**What is being asked:** When the line containing "Unity Back up" appears in the entries below, begin printing there and stop after the line containing "#6, status: Todo -> Doing"; print each of those lines exactly and no other line.
--- Data for analysis ---
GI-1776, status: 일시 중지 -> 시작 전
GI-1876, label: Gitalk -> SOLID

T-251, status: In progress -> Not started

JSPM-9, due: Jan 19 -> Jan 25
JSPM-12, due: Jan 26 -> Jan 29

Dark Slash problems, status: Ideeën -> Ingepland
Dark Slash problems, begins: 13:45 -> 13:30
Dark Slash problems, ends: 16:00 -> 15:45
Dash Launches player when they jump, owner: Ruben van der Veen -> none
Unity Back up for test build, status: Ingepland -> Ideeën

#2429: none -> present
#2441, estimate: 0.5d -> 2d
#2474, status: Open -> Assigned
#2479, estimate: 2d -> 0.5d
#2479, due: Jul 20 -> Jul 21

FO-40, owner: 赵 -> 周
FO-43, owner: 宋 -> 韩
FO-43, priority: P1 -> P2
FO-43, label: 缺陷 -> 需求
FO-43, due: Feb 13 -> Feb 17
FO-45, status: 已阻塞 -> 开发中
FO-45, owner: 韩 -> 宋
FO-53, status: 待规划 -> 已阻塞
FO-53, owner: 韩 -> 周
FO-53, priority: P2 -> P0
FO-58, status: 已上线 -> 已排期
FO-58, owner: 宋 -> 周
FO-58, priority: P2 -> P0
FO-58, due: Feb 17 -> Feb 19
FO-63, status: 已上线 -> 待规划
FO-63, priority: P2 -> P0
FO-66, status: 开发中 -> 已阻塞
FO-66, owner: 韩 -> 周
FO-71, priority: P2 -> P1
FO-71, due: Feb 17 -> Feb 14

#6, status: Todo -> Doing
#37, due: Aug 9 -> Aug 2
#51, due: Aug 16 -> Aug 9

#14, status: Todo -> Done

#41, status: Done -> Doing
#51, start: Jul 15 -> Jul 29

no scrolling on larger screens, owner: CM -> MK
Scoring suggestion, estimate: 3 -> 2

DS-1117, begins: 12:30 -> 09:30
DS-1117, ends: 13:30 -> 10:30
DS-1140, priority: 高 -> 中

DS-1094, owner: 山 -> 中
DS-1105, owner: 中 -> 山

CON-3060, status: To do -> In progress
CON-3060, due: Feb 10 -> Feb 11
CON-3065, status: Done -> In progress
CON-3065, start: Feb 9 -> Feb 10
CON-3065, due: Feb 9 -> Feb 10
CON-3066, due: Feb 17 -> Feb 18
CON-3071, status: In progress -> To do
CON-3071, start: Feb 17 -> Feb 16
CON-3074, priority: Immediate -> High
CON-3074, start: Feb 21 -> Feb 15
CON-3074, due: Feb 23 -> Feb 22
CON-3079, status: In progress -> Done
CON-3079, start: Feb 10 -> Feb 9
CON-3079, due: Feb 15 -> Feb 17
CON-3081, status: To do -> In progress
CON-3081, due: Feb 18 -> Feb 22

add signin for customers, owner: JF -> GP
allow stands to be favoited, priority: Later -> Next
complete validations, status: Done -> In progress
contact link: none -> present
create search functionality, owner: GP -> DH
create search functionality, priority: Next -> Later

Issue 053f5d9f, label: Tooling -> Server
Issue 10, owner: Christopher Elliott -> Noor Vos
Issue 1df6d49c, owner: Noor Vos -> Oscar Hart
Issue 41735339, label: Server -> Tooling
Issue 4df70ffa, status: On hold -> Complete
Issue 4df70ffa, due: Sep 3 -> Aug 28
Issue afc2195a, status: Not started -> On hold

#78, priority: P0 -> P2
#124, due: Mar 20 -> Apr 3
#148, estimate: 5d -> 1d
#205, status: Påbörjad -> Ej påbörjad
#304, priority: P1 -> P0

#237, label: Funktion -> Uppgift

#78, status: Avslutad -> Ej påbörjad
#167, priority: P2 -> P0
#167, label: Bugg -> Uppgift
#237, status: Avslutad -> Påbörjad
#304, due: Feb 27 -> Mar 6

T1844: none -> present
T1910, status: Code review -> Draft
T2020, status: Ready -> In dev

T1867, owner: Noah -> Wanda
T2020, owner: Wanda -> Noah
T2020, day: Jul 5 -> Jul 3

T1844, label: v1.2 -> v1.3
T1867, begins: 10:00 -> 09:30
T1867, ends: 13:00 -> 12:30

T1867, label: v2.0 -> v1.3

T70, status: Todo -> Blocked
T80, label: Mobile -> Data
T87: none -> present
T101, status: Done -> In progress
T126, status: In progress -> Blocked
---
**Finished exercise:**
Unity Back up for test build, status: Ingepland -> Ideeën

#2429: none -> present
#2441, estimate: 0.5d -> 2d
#2474, status: Open -> Assigned
#2479, estimate: 2d -> 0.5d
#2479, due: Jul 20 -> Jul 21

FO-40, owner: 赵 -> 周
FO-43, owner: 宋 -> 韩
FO-43, priority: P1 -> P2
FO-43, label: 缺陷 -> 需求
FO-43, due: Feb 13 -> Feb 17
FO-45, status: 已阻塞 -> 开发中
FO-45, owner: 韩 -> 宋
FO-53, status: 待规划 -> 已阻塞
FO-53, owner: 韩 -> 周
FO-53, priority: P2 -> P0
FO-58, status: 已上线 -> 已排期
FO-58, owner: 宋 -> 周
FO-58, priority: P2 -> P0
FO-58, due: Feb 17 -> Feb 19
FO-63, status: 已上线 -> 待规划
FO-63, priority: P2 -> P0
FO-66, status: 开发中 -> 已阻塞
FO-66, owner: 韩 -> 周
FO-71, priority: P2 -> P1
FO-71, due: Feb 17 -> Feb 14

#6, status: Todo -> Doing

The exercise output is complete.